-- Begin Given entries --
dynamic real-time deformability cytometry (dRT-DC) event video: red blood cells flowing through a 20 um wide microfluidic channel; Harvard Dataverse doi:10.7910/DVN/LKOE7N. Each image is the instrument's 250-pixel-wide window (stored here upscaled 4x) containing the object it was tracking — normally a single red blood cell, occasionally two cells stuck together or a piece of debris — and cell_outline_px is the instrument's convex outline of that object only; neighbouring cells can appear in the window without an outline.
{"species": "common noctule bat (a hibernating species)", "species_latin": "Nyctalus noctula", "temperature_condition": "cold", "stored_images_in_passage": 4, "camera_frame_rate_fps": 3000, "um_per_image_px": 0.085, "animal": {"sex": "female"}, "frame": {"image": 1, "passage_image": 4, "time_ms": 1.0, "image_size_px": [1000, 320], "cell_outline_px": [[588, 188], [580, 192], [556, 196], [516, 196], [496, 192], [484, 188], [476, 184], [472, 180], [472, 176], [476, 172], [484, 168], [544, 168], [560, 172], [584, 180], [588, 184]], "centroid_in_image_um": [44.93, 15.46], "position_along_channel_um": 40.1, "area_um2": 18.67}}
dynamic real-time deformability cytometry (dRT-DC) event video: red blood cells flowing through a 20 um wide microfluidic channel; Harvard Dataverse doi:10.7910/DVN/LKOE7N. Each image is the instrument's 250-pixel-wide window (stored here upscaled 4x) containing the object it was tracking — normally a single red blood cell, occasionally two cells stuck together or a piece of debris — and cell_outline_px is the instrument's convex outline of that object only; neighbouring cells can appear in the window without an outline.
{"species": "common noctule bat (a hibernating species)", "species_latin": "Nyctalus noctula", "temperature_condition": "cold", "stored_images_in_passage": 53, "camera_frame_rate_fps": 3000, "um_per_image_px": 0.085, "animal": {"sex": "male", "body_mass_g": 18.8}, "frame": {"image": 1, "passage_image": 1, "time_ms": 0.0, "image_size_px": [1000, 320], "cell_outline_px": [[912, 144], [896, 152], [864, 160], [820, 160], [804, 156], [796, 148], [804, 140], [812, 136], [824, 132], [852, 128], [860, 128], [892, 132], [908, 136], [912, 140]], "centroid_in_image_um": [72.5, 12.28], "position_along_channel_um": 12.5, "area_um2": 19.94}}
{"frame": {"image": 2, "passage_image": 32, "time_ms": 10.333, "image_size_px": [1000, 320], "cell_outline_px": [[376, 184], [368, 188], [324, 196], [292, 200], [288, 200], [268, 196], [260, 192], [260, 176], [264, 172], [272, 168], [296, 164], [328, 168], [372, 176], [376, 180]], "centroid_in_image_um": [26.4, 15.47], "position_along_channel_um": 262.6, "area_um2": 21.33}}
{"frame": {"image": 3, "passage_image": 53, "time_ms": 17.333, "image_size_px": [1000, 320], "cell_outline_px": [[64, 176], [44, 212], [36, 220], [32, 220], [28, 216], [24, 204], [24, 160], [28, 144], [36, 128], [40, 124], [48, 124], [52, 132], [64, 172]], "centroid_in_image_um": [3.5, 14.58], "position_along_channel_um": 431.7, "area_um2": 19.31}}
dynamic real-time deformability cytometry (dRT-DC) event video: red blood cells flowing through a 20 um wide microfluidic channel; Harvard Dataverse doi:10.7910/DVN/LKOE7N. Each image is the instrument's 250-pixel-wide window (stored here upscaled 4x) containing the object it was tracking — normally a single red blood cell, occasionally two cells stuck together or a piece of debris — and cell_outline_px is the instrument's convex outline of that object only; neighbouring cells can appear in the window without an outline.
-- End Given entries --
Problem details →
The entries above must be returned exactly.

Solution to this problem →
dynamic real-time deformability cytometry (dRT-DC) event video: red blood cells flowing through a 20 um wide microfluidic channel; Harvard Dataverse doi:10.7910/DVN/LKOE7N. Each image is the instrument's 250-pixel-wide window (stored here upscaled 4x) containing the object it was tracking — normally a single red blood cell, occasionally two cells stuck together or a piece of debris — and cell_outline_px is the instrument's convex outline of that object only; neighbouring cells can appear in the window without an outline.
{"species": "common noctule bat (a hibernating species)", "species_latin": "Nyctalus noctula", "temperature_condition": "cold", "stored_images_in_passage": 4, "camera_frame_rate_fps": 3000, "um_per_image_px": 0.085, "animal": {"sex": "female"}, "frame": {"image": 1, "passage_image": 4, "time_ms": 1.0, "image_size_px": [1000, 320], "cell_outline_px": [[588, 188], [580, 192], [556, 196], [516, 196], [496, 192], [484, 188], [476, 184], [472, 180], [472, 176], [476, 172], [484, 168], [544, 168], [560, 172], [584, 180], [588, 184]], "centroid_in_image_um": [44.93, 15.46], "position_along_channel_um": 40.1, "area_um2": 18.67}}
dynamic real-time deformability cytometry (dRT-DC) event video: red blood cells flowing through a 20 um wide microfluidic channel; Harvard Dataverse doi:10.7910/DVN/LKOE7N. Each image is the instrument's 250-pixel-wide window (stored here upscaled 4x) containing the object it was tracking — normally a single red blood cell, occasionally two cells stuck together or a piece of debris — and cell_outline_px is the instrument's convex outline of that object only; neighbouring cells can appear in the window without an outline.
{"species": "common noctule bat (a hibernating species)", "species_latin": "Nyctalus noctula", "temperature_condition": "cold", "stored_images_in_passage": 53, "camera_frame_rate_fps": 3000, "um_per_image_px": 0.085, "animal": {"sex": "male", "body_mass_g": 18.8}, "frame": {"image": 1, "passage_image": 1, "time_ms": 0.0, "image_size_px": [1000, 320], "cell_outline_px": [[912, 144], [896, 152], [864, 160], [820, 160], [804, 156], [796, 148], [804, 140], [812, 136], [824, 132], [852, 128], [860, 128], [892, 132], [908, 136], [912, 140]], "centroid_in_image_um": [72.5, 12.28], "position_along_channel_um": 12.5, "area_um2": 19.94}}
{"frame": {"image": 2, "passage_image": 32, "time_ms": 10.333, "image_size_px": [1000, 320], "cell_outline_px": [[376, 184], [368, 188], [324, 196], [292, 200], [288, 200], [268, 196], [260, 192], [260, 176], [264, 172], [272, 168], [296, 164], [328, 168], [372, 176], [376, 180]], "centroid_in_image_um": [26.4, 15.47], "position_along_channel_um": 262.6, "area_um2": 21.33}}
{"frame": {"image": 3, "passage_image": 53, "time_ms": 17.333, "image_size_px": [1000, 320], "cell_outline_px": [[64, 176], [44, 212], [36, 220], [32, 220], [28, 216], [24, 204], [24, 160], [28, 144], [36, 128], [40, 124], [48, 124], [52, 132], [64, 172]], "centroid_in_image_um": [3.5, 14.58], "position_along_channel_um": 431.7, "area_um2": 19.31}}
dynamic real-time deformability cytometry (dRT-DC) event video: red blood cells flowing through a 20 um wide microfluidic channel; Harvard Dataverse doi:10.7910/DVN/LKOE7N. Each image is the instrument's 250-pixel-wide window (stored here upscaled 4x) containing the object it was tracking — normally a single red blood cell, occasionally two cells stuck together or a piece of debris — and cell_outline_px is the instrument's convex outline of that object only; neighbouring cells can appear in the window without an outline.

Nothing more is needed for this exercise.